== DATA IN THIS EXERCISE ==
╭──
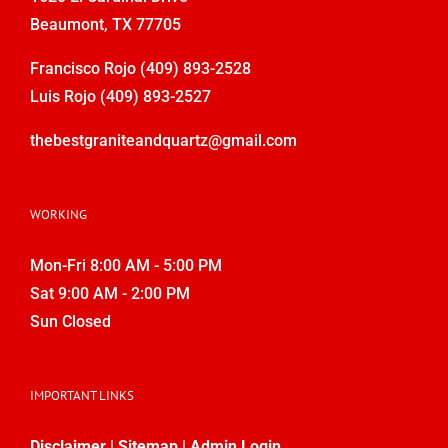
Beaumont, TX 77705
Francisco Rojo
(409) 893-2528
Luis Rojo
(409) 893-2527
thebestgraniteandquartz@gmail.com
WORKING
Mon-Fri 8:00 AM - 5:00 PM
Sat 9:00 AM - 2:00 PM
Sun Closed
IMPORTANT LINKS
Disclaimer
|
Sitemap
|
Admin Login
╰──
Once the pictures are set aside, transcribe the remaining lines above exactly.

== RESPONSE AREA ==
Beaumont, TX 77705
Francisco Rojo
(409) 893-2528
Luis Rojo
(409) 893-2527
thebestgraniteandquartz@gmail.com
WORKING
Mon-Fri 8:00 AM - 5:00 PM
Sat 9:00 AM - 2:00 PM
Sun Closed
IMPORTANT LINKS
Disclaimer
|
Sitemap
|
Admin Login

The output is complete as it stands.